VIDEO/PHOTOS: Whalers’ Inaugural Homerun Derby is a Success

Sean Mott swings for the fences during a Home Run Derby at Mashashimuet Park on Sunday. Michael Heller photos
Sean Mott swings for the fences during a Home Run Derby at Mashashimuet Park on Sunday. Michael Heller photos

By Emma Betuel

Sean Mott planned to be a spectator when he arrived at the Sag Harbor Whalers doubleheader against the Shelter Island Bucks on Sunday. Instead, he found himself in the Mashashimuet Park batter’s box, sending line drives deep into centerfield.

After five swings, he walked away as the winner of the Hamptons Collegiate Baseball League’s first-ever Home Run Derby.

VIDEO: Watch sluggers swing for the fences in Sunday’s home run derby. 

A coach for the Sag Harbor Little League Minor League All Stars, a season of hitting pop-flies and fungos paid off for Mott, who didn’t linger after he claimed his prizes: a bottle of prosecco from Sag Harbor Liquors, which sponsored the event, and some Whalers apparel.

“It was good,” Mott said in the parking lot. “I wasn’t going to do it, and then my kids ran home and got my sneakers.”

An event intended to benefit the HCBL, the home-run derby was light on home runs as no one managed to clear the fence. Mott’s winning hit was a ground rule double sent to deep center field.

Recent Pierson High School graduate James Sherry took a few cuts Sunday at the park.

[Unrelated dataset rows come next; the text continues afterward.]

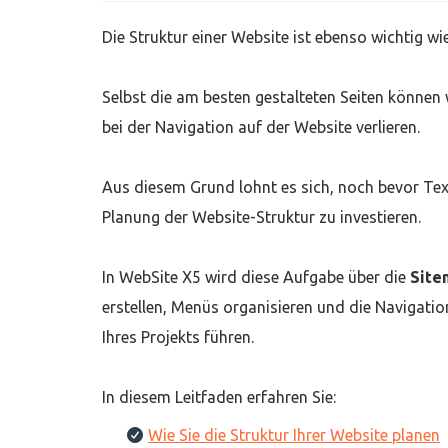
Die Struktur einer Website ist ebenso wichtig wie 
Selbst die am besten gestalteten Seiten können w
bei der Navigation auf der Website verlieren.
Aus diesem Grund lohnt es sich, noch bevor Texte
Planung der Website-Struktur zu investieren.
In WebSite X5 wird diese Aufgabe über die
Site
erstellen, Menüs organisieren und die Navigatio
Ihres Projekts führen.
In diesem Leitfaden erfahren Sie:
Wie Sie die Struktur Ihrer Website planen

Regardless, Sag Harbor’s sluggers were happy to come out of retirement for the price of $5 for five swings. While only eight hitters had signed up ahead of time, Whalers co-GM Tom Gleeson was soon approached by several other fans who were inspired — maybe by the lack of homers — to take some swings. In the end, 13 batters including former Pierson players and Little League coaches stepped up to the plate. Mott batted in the cleanup spot, perhaps foreshadowing his eventual victory.

Gleeson is hoping to make the derby a staple in the HCBL’s July 4th programming.

“This whole thing was Bob Schmidt’s idea,” Gleeson said about the long-time owner of Sag Harbor Liquors. “This is the first time we’ve done this, and it’s been a ton of fun.”

Dennis Ruiz Jr., an East Hampton resident, sought to increase his odds by spending more time in the box. Using a wooden bat — a mistake, according to current Whalers infielder Cole Coker — he tried his luck over 20 swings.

“Using a metal bat is cheating,” Ruiz insisted. “It went alright, but I should have taken more time in between pitches. By the time I got to 14, 15 I was tired.”

For those already planning to enter the 2018 Home Run Derby, this year’s competitors have some advice: take your       time between pitches, use a metal bat (even if it’s cheating), and try to lift the ball. If that doesn’t work, Tim Nolan, a pitching coach for the Shelter Island Bucks, suggests you “just grip it and rip it.”

And If Mott’s victory is any indicator, also doesn’t hurt to spend a season or two coaching a Little League team.

All Stars Set For Their Own Home Run Derby

The HCBL will hold its 3rd Annual Home Run Derby on Monday, July 10, at Baseball Heaven in Yaphank. There will be seven participants representing each team in the league, with Justin Lebek (Davidson) slugging for the Whalers. The home run derby begins at 1:30 p.m. and will be followed by the 5th Annual HCBL All-Star Game at 5p.m.